* **Problem requirements**
In the items below, update everything from the line containing "Så håller hon sig i form" down to the line containing "Cizrnová polévka – zdraví z" by replacing "Newsletter" with "Lettre d'information" and leaving every other word as it is. Leave the pictures out of your answer.

(Data entries)
*** Begin section ***
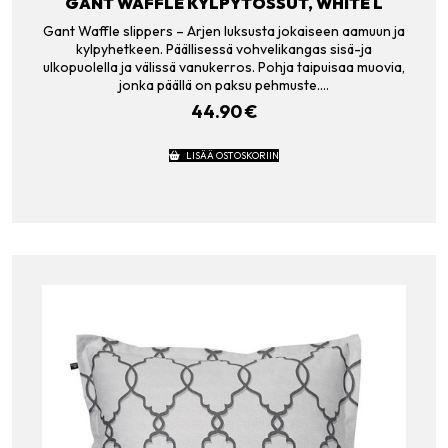
GANT WAFFLE KYLPYTOSSUT, WHITE L
Gant Waffle slippers – Arjen luksusta jokaiseen aamuun ja
kylpyhetkeen. Päällisessä vohvelikangas sisä-ja
ulkopuolella ja välissä vanukerros. Pohja taipuisaa muovia,
jonka päällä on paksu pehmuste.…
44.90
€
LISÄÄ OSTOSKORIIN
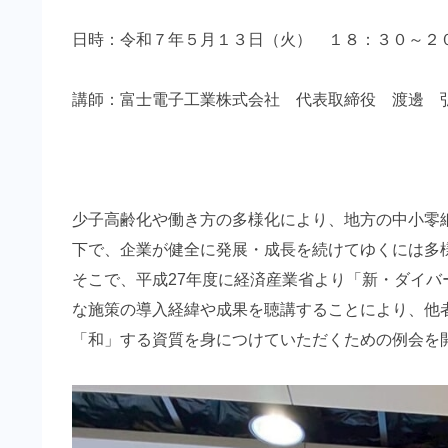
日時：令和７年５月１３日（火） １８：３０～２
講師：富士電子工業株式会社 代表取締役 渡邊 
少子高齢化や働き方の多様化により、地方の中小零
下で、企業が健全に発展・成長を続けてゆくには多
そこで、平成27年度に経済産業省より「新・ダイ
な施策の導入経緯や成果を聴講することにより、他
「和」する資質を身につけていただくための例会を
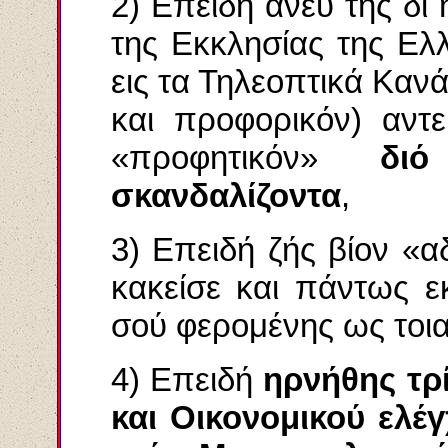
2) Επειδή άνευ της δι
της Εκκλησίας της Ελ
εις τα Τηλεοπτικά Καν
και προφορικόν) αντεκ
«προφητικόν»
δι
σκανδαλίζοντα
,
3) Επειδή ζής βίον «
κακείσε και πάντως ε
σού φερομένης ως τοια
4) Επειδή
ηρνήθης τρί
και Οικονομικού ελέ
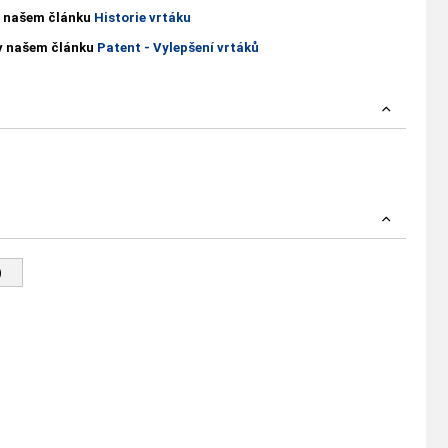
 v našem článku
Historie vrtáku
 v našem článku
Patent - Vylepšení vrtáků
)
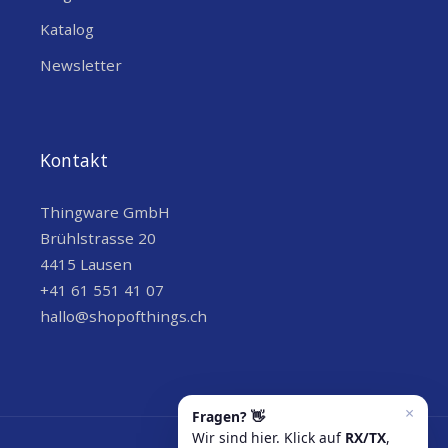
Katalog
Newsletter
Kontakt
Thingware GmbH
Brühlstrasse 20
4415 Lausen
+41 61 551 41 07
hallo@shopofthings.ch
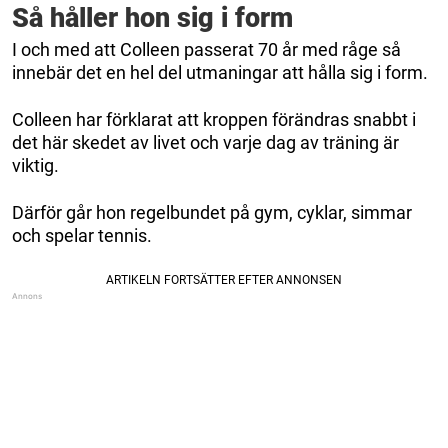
Så håller hon sig i form
I och med att Colleen passerat 70 år med råge så
innebär det en hel del utmaningar att hålla sig i form.
Colleen har förklarat att kroppen förändras snabbt i
det här skedet av livet och varje dag av träning är
viktig.
Därför går hon regelbundet på gym, cyklar, simmar
och spelar tennis.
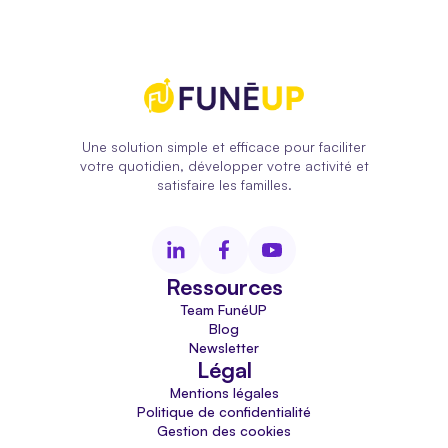
Une solution simple et efficace pour faciliter
votre quotidien, développer votre activité et
satisfaire les familles.
Ressources
Team FunéUP
Blog
Newsletter
Légal
Mentions légales
Politique de confidentialité
Gestion des cookies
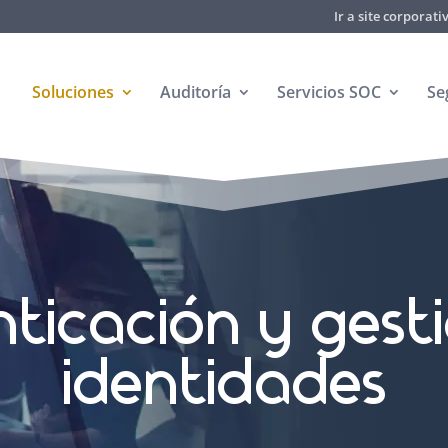
Ir a site corporat
Soluciones
Auditoría
Servicios SOC
Se
ticación y gest
identidades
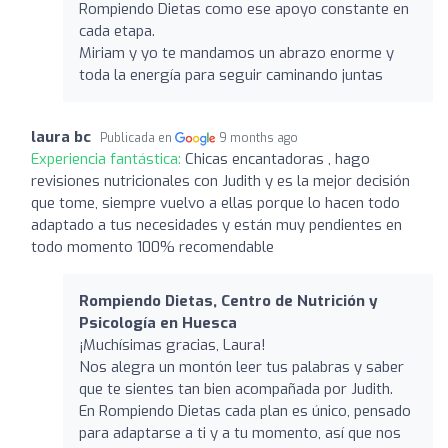
Rompiendo Dietas como ese apoyo constante en
cada etapa.
Miriam y yo te mandamos un abrazo enorme y
toda la energía para seguir caminando juntas
laura bc
Publicada en
9 months ago
Experiencia fantástica:
Chicas encantadoras , hago
revisiones nutricionales con Judith y es la mejor decisión
que tome, siempre vuelvo a ellas porque lo hacen todo
adaptado a tus necesidades y están muy pendientes en
todo momento 100% recomendable
Rompiendo Dietas, Centro de Nutrición y
Psicología en Huesca
¡Muchísimas gracias, Laura!
Nos alegra un montón leer tus palabras y saber
que te sientes tan bien acompañada por Judith.
En Rompiendo Dietas cada plan es único, pensado
para adaptarse a ti y a tu momento, así que nos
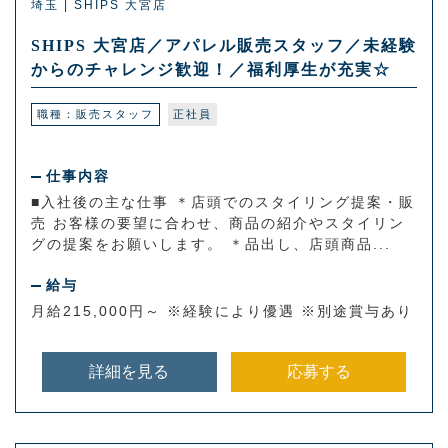
埼玉 | SHIPS 大宮店
SHIPS 大宮店／アパレル販売スタッフ／未経験
からのチャレンジ歓迎！／福利厚生が充実☆
職種：販売スタッフ
正社員
仕事内容
■入社後の主な仕事 ＊店頭でのスタイリング提案・販
売 お客様の要望に合わせ、商品の紹介やスタイリン
グの提案をお願いします。 ＊品出し、店頭商品...
給与
月給215,000円～ ※経験により優遇 ※別途賞与あり
詳細を見る
応募する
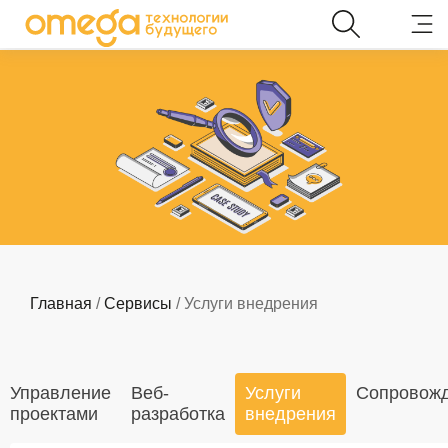
Главная
/
Сервисы
/ Услуги внедрения
Управление
Веб-
Услуги
Сопровож
проектами
разработка
внедрения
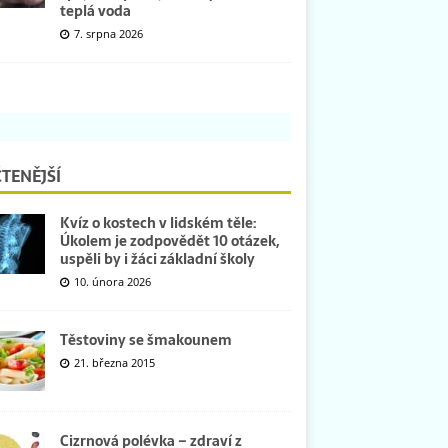
teplá voda
7. srpna 2026
TENĚJŠÍ
Kvíz o kostech v lidském těle:
Úkolem je zodpovědět 10 otázek,
uspěli by i žáci základní školy
10. února 2026
Těstoviny se šmakounem
21. března 2015
Cizrnová polévka – zdraví z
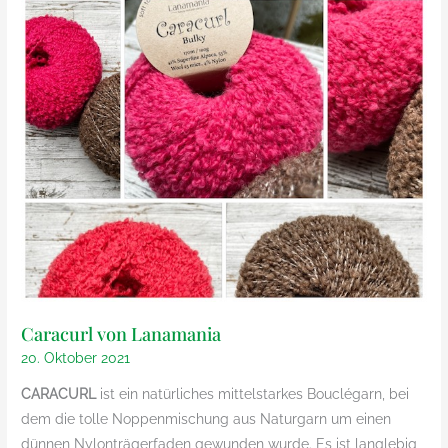
Caracurl von Lanamania
20. Oktober 2021
CARACURL
ist ein natürliches mittelstarkes Bouclégarn, bei
dem die tolle Noppenmischung aus Naturgarn um einen
dünnen Nylonträgerfaden gewunden wurde. Es ist langlebig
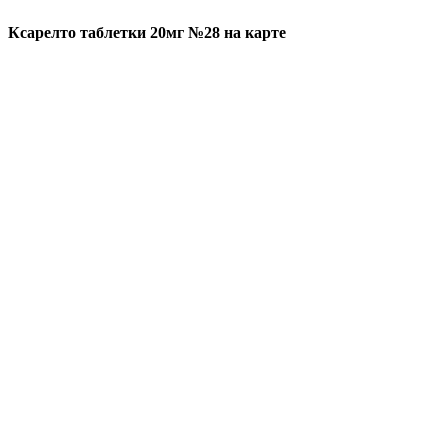
Ксарелто таблетки 20мг №28 на карте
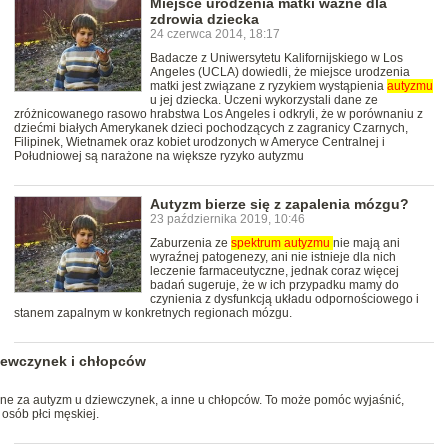
Miejsce urodzenia matki ważne dla
zdrowia dziecka
24 czerwca 2014, 18:17
Badacze z Uniwersytetu Kalifornijskiego w Los
Angeles (UCLA) dowiedli, że miejsce urodzenia
matki jest związane z ryzykiem wystąpienia
autyzmu
u jej dziecka. Uczeni wykorzystali dane ze
zróżnicowanego rasowo hrabstwa Los Angeles i odkryli, że w porównaniu z
dziećmi białych Amerykanek dzieci pochodzących z zagranicy Czarnych,
Filipinek, Wietnamek oraz kobiet urodzonych w Ameryce Centralnej i
Południowej są narażone na większe ryzyko autyzmu
Autyzm bierze się z zapalenia mózgu?
23 października 2019, 10:46
Zaburzenia ze
spektrum
autyzmu
nie mają ani
wyraźnej patogenezy, ani nie istnieje dla nich
leczenie farmaceutyczne, jednak coraz więcej
badań sugeruje, że w ich przypadku mamy do
czynienia z dysfunkcją układu odpornościowego i
stanem zapalnym w konkretnych regionach mózgu.
iewczynek i chłopców
e za autyzm u dziewczynek, a inne u chłopców. To może pomóc wyjaśnić,
osób płci męskiej.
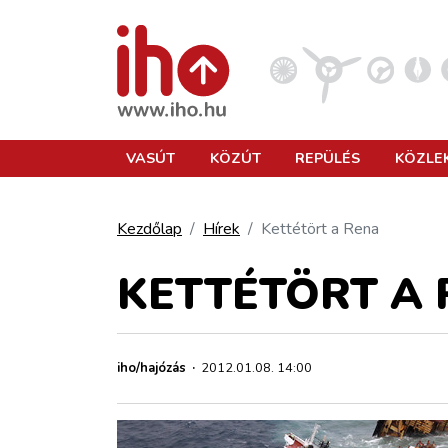
VASÚT
VASÚT
KÖZÚT
REPÜLÉS
KÖZLE
KÖZÚT
Kezdőlap
Hírek
Kettétört a Rena
REPÜLÉS
KETTÉTÖRT A
KÖZLEKEDÉSFEJLESZTÉS
iho/hajózás
·
2012.01.08. 14:00
ELLÁTÁSI LÁNC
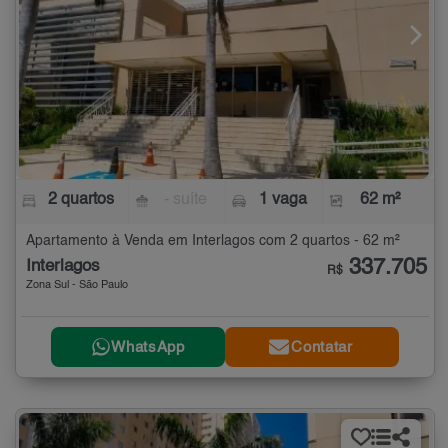
2 quartos
- suíte
1 vaga
62 m²
Apartamento à Venda em Interlagos com 2 quartos - 62 m²
337.705
Interlagos
R$
Zona Sul - São Paulo
WhatsApp
Contatar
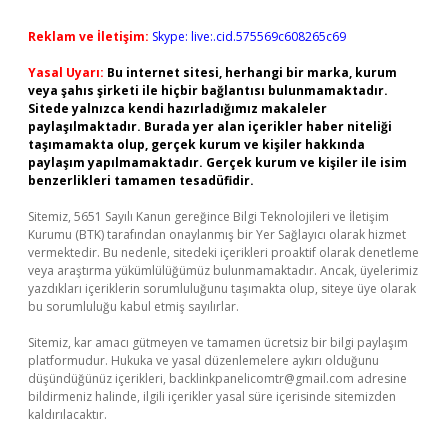
Reklam ve İletişim:
Skype: live:.cid.575569c608265c69
Yasal Uyarı:
Bu internet sitesi, herhangi bir marka, kurum
veya şahıs şirketi ile hiçbir bağlantısı bulunmamaktadır.
Sitede yalnızca kendi hazırladığımız makaleler
paylaşılmaktadır. Burada yer alan içerikler haber niteliği
taşımamakta olup, gerçek kurum ve kişiler hakkında
paylaşım yapılmamaktadır. Gerçek kurum ve kişiler ile isim
benzerlikleri tamamen tesadüfidir.
Sitemiz, 5651 Sayılı Kanun gereğince Bilgi Teknolojileri ve İletişim
Kurumu (BTK) tarafından onaylanmış bir Yer Sağlayıcı olarak hizmet
vermektedir. Bu nedenle, sitedeki içerikleri proaktif olarak denetleme
veya araştırma yükümlülüğümüz bulunmamaktadır. Ancak, üyelerimiz
yazdıkları içeriklerin sorumluluğunu taşımakta olup, siteye üye olarak
bu sorumluluğu kabul etmiş sayılırlar.
Sitemiz, kar amacı gütmeyen ve tamamen ücretsiz bir bilgi paylaşım
platformudur. Hukuka ve yasal düzenlemelere aykırı olduğunu
düşündüğünüz içerikleri,
backlinkpanelicomtr@gmail.com
adresine
bildirmeniz halinde, ilgili içerikler yasal süre içerisinde sitemizden
kaldırılacaktır.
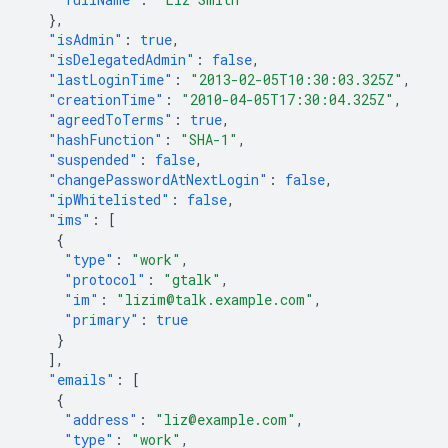
},
"isAdmin"
:
true
,
"isDelegatedAdmin"
:
false
,
"lastLoginTime"
:
"2013-02-05T10:30:03.325Z"
,
"creationTime"
:
"2010-04-05T17:30:04.325Z"
,
"agreedToTerms"
:
true
,
"hashFunction"
:
"SHA-1"
,
"suspended"
:
false
,
"changePasswordAtNextLogin"
:
false
,
"ipWhitelisted"
:
false
,
"ims"
:
[
{
"type"
:
"work"
,
"protocol"
:
"gtalk"
,
"im"
:
"lizim@talk.example.com"
,
"primary"
:
true
}
],
"emails"
:
[
{
"address"
:
"liz@example.com"
,
"type"
:
"work"
,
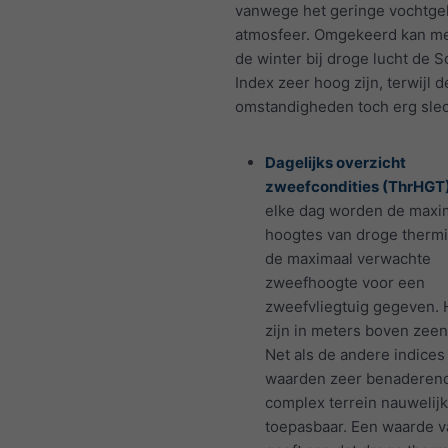
vanwege het geringe vochtgeh
atmosfeer. Omgekeerd kan me
de winter bij droge lucht de S
Index zeer hoog zijn, terwijl d
omstandigheden toch erg slech
Dagelijks overzicht
zweefcondities (ThrHGT)
elke dag worden de maxi
hoogtes van droge therm
de maximaal verwachte
zweefhoogte voor een
zweefvliegtuig gegeven.
zijn in meters boven zeen
Net als de andere indices 
waarden zeer benaderend
complex terrein nauwelij
toepasbaar. Een waarde v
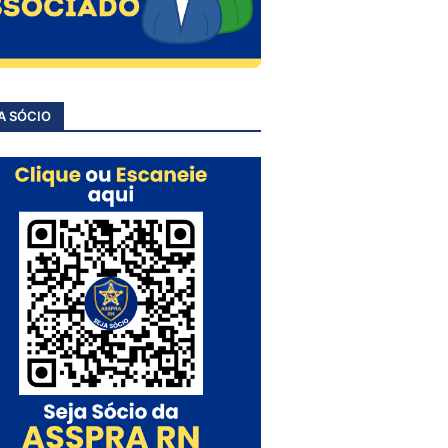
A SÓCIO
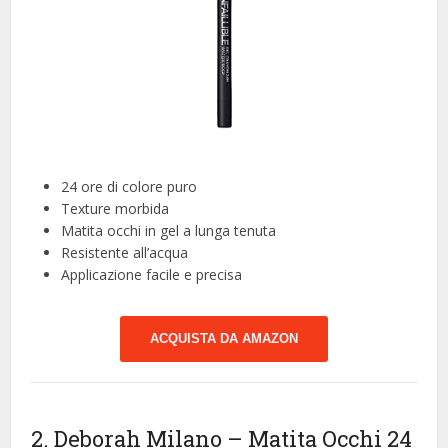
24 ore di colore puro
Texture morbida
Matita occhi in gel a lunga tenuta
Resistente all’acqua
Applicazione facile e precisa
ACQUISTA DA AMAZON
2. Deborah Milano – Matita Occhi 24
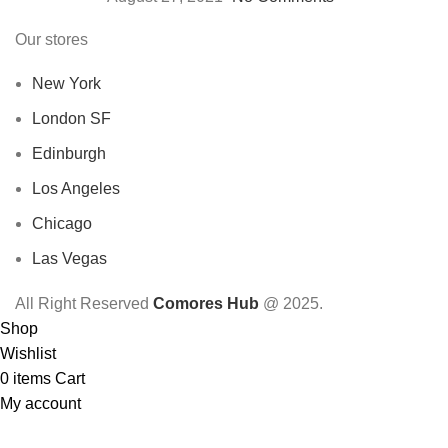
Our stores
New York
London SF
Edinburgh
Los Angeles
Chicago
Las Vegas
All Right Reserved
Comores Hub
@ 2025.
Shop
Wishlist
0
items
Cart
My account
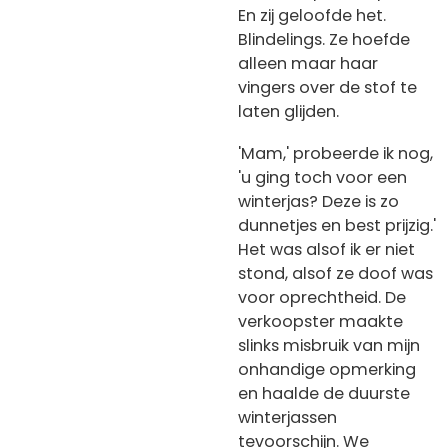
En zij geloofde het.
Blindelings. Ze hoefde
alleen maar haar
vingers over de stof te
laten glijden.
'Mam,' probeerde ik nog,
'u ging toch voor een
winterjas? Deze is zo
dunnetjes en best prijzig.'
Het was alsof ik er niet
stond, alsof ze doof was
voor oprechtheid. De
verkoopster maakte
slinks misbruik van mijn
onhandige opmerking
en haalde de duurste
winterjassen
tevoorschijn. We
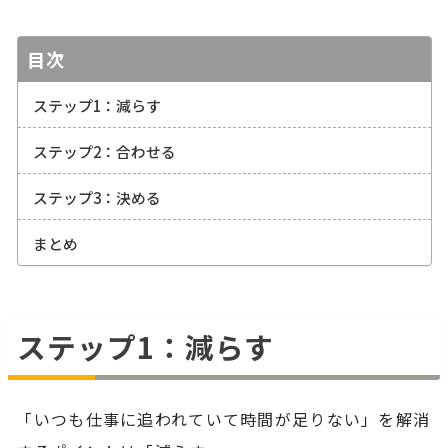
目次
ステップ1：減らす
ステップ2：合わせる
ステップ3：決める
まとめ
ステップ1：減らす
「いつも仕事に追われていて時間が足りない」を解消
*** End section ***
* **The completed task**
Så håller hon sig i form
I och med att Colleen passerat 70 år med råge så
innebär det en hel del utmaningar att hålla sig i form.
Colleen har förklarat att kroppen förändras snabbt i
det här skedet av livet och varje dag av träning är
viktig.
Därför går hon regelbundet på gym, cyklar, simmar
och spelar tennis.
Une solution simple et efficace pour faciliter
votre quotidien, développer votre activité et
satisfaire les familles.
Ressources
Team FunéUP
Blog
Lettre d'information
Légal
Mentions légales
Politique de confidentialité
Gestion des cookies
Ir a site corporat
Soluciones
Auditoría
Servicios SOC
Se
ticación y gest
identidades
Rompiendo Dietas como ese apoyo constante en
cada etapa.
Miriam y yo te mandamos un abrazo enorme y
toda la energía para seguir caminando juntas
laura bc
Publicada en
9 months ago
Experiencia fantástica:
Chicas encantadoras , hago
revisiones nutricionales con Judith y es la mejor decisión
que tome, siempre vuelvo a ellas porque lo hacen todo
adaptado a tus necesidades y están muy pendientes en
todo momento 100% recomendable
Rompiendo Dietas, Centro de Nutrición y
Psicología en Huesca
¡Muchísimas gracias, Laura!
Nos alegra un montón leer tus palabras y saber
que te sientes tan bien acompañada por Judith.
En Rompiendo Dietas cada plan es único, pensado
para adaptarse a ti y a tu momento, así que nos
埼玉 | SHIPS 大宮店
SHIPS 大宮店／アパレル販売スタッフ／未経験
からのチャレンジ歓迎！／福利厚生が充実☆
職種：販売スタッフ
正社員
仕事内容
■入社後の主な仕事 ＊店頭でのスタイリング提案・販
売 お客様の要望に合わせ、商品の紹介やスタイリン
グの提案をお願いします。 ＊品出し、店頭商品...
給与
月給215,000円～ ※経験により優遇 ※別途賞与あり
詳細を見る
応募する
Главная
/
Сервисы
/ Услуги внедрения
Управление
Веб-
Услуги
Сопровож
проектами
разработка
внедрения
teplá voda
7. srpna 2026
TENĚJŠÍ
Kvíz o kostech v lidském těle:
Úkolem je zodpovědět 10 otázek,
uspěli by i žáci základní školy
10. února 2026
Těstoviny se šmakounem
21. března 2015
Cizrnová polévka – zdraví z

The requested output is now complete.